This project is a Spring Boot application that demonstrates an REST API using Ollama AI. It features embedding vectors, function calling, and streaming capabilities. The API provides endpoints for generating responses, interacting with functions, and performing similarity searches using embeddings.
This project demonstrates a simple AI-based API using Ollama AI, showcasing the following features:
- Chat generation: Generate conversational responses.
- Function calling: Invoke predefined functions during AI conversations.
- Streaming chat: Real-time chat responses (currently without function support).
- Embedding vectors: Add and search embeddings for similarity analysis.
By default:
- The Mistral model is used for conversational AI.
- The nomadic-embeded-text model is required for embedding functionalities.

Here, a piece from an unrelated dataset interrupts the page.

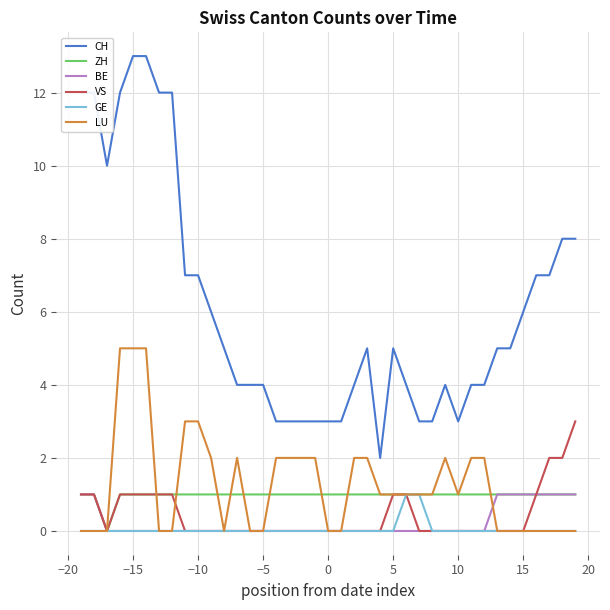

Which series has the widest spread of values?

CH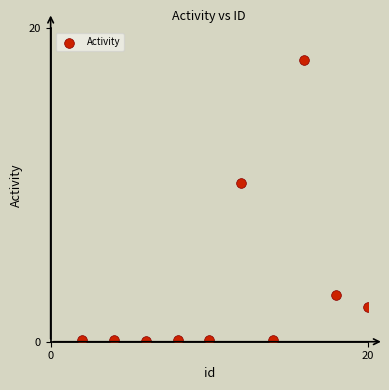

What Y value in the scatter plot is closest to 9?

10.1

Before running the project, ensure you have the following:
- Java 21 or newer
- Gradle
- Ollama AI installed locally on your machine
- Default models:
- chat:
ollama pull mistral
- embedding:
ollama pull nomic-embed-text
- chat:
Note: Ollama AI does not require API credentials but needs to be set up locally. Follow the installation guide on the Ollama AI website to install it on your system.
-
Clone the repository:
git clone https://github.com/rsvinicius/spring-ai-demo.git cd spring-ai-demo
-
Configure the project:
Ensure that Ollama AI is installed and running locally on your machine. Update the application.yaml file to modify the AI model or any other configuration if needed.
-
Build and run the project::
./gradlew clean build ./gradlew bootRun
-
The application will be running on http://localhost:9080.
Generate a conversational AI response.
-
Endpoint:
POST /api/chats
-
Description: Generates a response based on the given input.
-
Request Body:
{ "message": "Hello" }
-
Example:
curl -X POST 'http://localhost:9080/api/chats' \ -H 'Content-Type: application/json' \ -d '{"message": "Hello"}'
Generate a conversational response and utilize function calling.
-
Endpoint:
POST /api/chats/functions
-
Description: Generates a response and calls functions if needed.
-
Request Body:
{ "message": "What is the temperature like in New York?" }
-
Example:
curl -X POST 'http://localhost:9080/api/chats/functions' \ -H 'Content-Type: application/json' \ -d '{"message": "What is the temperature like in New York?"}'
Generate a streaming conversational AI response.
-
Endpoint:
POST /api/chats/stream
-
Description: Generates a real-time streaming response. Note that function calling is currently not supported in this mode.
-
Request Body:
{ "message": "Start a streaming chat" }
-
Example:
curl -X POST 'http://localhost:9080/api/chats/stream' \ -H 'Content-Type: application/json' \ -d '{"message": "Start a streaming chat"}'
Add new embedding data to the system.
-
Endpoint:
POST /api/embeddings
-
Description: Adds new embedding vectors based on the provided list of documents.
- Request Body:
[ "Document content 1", "Document content 2" ]
- Request Body:
-
Example:
curl -X POST 'http://localhost:9080/api/embeddings' \ -H 'Content-Type: application/json' \ -d '[ "Document content 1", "Document content 2" ]'
Search for similar embeddings.
-
Endpoint:
GET /api/embeddings/search
-
Description: Performs a similarity search based on the provided query.
-
Query Parameters:
text
: The input text to find similar embeddings.
-
Example:
curl -X GET 'http://localhost:9080/api/embeddings/search?text=Document'
Embedding vectors are used for similarity analysis in AI applications. This project allows you to add and search embedding data, facilitating advanced search and recommendation functionalities.
By default:
- The Mistral model is used for conversational AI.
- The nomadic-embeded-text model is required for embedding functionalities.
You can change the model by editing the application.yaml
file:
ollama:
chat:
options:
model: mistral
embedding:
options:
model: nomic-embed-text
For a list of available models, refer to the Ollama AI documentation.
The project integrates with Ollama AI, which must be installed locally. Ensure that Ollama AI is set up and configured properly on your machine before running the application.